- _YOUR ASSIGNMENT_
Rewrite the entries from the line with "recorrido diario en" to the line with "Recursos útiles", replacing each "seguro" with "cobertura" and leaving everything else unchanged.

[Saved entries]
☆ ☆ ☆ ☆

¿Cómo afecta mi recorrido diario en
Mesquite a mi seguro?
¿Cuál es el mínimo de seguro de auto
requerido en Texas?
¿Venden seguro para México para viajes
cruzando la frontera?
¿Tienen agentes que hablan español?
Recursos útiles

☆ ☆ ☆ ☆

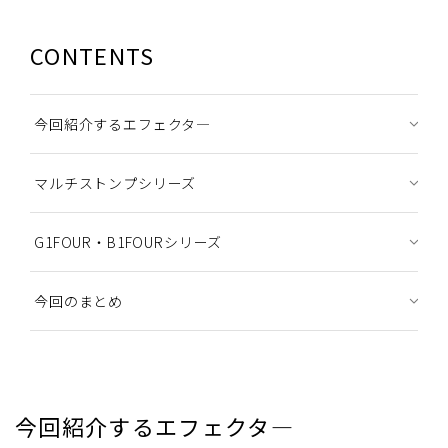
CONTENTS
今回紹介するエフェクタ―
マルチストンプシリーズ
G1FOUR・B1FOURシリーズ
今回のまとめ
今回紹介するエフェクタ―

☆ ☆ ☆ ☆

- _ANSWER FOR THIS EXERCISE_
¿Cómo afecta mi recorrido diario en
Mesquite a mi cobertura?
¿Cuál es el mínimo de cobertura de auto
requerido en Texas?
¿Venden cobertura para México para viajes
cruzando la frontera?
¿Tienen agentes que hablan español?
Recursos útiles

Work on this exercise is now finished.